Harry couldn't stop shivering. He sat in the back of the patrol car as they drove him home. The two officers spoke to him kindly, but their words did not get through. One second the police radio was crackling, a second later it was dead quiet and they were parked by his father's car, the officers knocking on the door. His father appeared. One officer looked at his feet, and the other put his hand on Richard Salinger's arm. His head moved back, and he turned slowly and stared at the car.

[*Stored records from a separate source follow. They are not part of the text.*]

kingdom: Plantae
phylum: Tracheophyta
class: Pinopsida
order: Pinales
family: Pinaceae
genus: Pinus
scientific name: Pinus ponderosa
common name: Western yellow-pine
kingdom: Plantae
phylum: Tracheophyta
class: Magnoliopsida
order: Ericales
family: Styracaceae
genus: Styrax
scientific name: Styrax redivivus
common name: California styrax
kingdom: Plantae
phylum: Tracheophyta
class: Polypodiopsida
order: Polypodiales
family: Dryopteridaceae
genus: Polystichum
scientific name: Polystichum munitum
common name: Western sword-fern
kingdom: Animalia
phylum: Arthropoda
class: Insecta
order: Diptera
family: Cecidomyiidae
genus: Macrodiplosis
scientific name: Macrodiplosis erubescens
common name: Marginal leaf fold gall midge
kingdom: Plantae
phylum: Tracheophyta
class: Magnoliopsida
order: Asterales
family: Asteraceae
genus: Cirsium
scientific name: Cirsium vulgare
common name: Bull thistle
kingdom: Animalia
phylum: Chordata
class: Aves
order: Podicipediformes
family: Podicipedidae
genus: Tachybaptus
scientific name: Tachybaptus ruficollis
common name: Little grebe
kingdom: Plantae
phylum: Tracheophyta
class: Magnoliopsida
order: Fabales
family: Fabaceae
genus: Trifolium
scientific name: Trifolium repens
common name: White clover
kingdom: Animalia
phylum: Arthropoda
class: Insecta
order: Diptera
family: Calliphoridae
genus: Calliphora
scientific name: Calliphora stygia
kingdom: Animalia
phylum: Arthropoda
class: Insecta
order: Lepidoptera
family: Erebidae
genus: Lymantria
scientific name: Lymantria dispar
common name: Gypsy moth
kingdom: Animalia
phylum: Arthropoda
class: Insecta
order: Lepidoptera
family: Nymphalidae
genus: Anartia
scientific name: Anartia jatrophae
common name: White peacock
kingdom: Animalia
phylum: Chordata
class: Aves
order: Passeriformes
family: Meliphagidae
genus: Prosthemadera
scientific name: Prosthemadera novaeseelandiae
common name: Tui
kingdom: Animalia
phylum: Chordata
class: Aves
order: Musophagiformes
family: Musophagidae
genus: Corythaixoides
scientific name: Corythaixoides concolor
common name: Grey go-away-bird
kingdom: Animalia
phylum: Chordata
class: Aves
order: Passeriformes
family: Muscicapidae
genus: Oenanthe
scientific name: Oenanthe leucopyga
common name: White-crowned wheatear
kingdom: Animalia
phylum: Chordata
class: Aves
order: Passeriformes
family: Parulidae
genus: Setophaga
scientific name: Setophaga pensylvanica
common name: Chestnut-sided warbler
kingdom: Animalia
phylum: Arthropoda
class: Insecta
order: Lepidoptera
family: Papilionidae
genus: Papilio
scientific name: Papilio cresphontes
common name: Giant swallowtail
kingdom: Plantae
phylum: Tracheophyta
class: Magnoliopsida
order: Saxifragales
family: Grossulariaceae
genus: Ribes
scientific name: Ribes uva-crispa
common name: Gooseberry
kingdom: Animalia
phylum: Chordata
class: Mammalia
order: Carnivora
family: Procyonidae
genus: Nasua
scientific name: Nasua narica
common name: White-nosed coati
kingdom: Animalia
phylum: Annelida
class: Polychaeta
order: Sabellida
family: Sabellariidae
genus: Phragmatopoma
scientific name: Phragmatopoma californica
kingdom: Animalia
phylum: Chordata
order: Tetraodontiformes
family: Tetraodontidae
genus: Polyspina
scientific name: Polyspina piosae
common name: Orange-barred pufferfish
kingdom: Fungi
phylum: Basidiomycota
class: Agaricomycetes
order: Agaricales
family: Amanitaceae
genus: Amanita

A month later Harry watched from the kitchen window as his father picked a fight with their neighbor. When the neighbor's cat was found dead, its throat cut, no one noticed the scratches on Harry's hands and
arms. That day his father smiled briefly. “Sometimes the world is just, boy. Not often, mind you. Gotta enjoy it when it happens.”

In his basement, Harry Salinger wraps the metal wire twice around the glass fragment. It is a clear piece the shape of a water drop that wouldn't look out of place on a chandelier; when the light is right, it throws colors onto his hands and onto a small wooden box on the table. Michael would have liked it.

The work is soothing. The television monitors are muted, and Salinger lifts his eyes from time to time to check if the news has started.

Detective Alice Madison's voice, indigo, is still frozen at the crime scene: it has filled the silence in his house in a way he didn't think possible.

. . . he came at them, and they never even knew it . . .

She was describing his work in such detail, with such understanding. It was almost intimate. Plans are made, and they can be unmade; it was time to improvise, to go with the flow. What a blessing she was.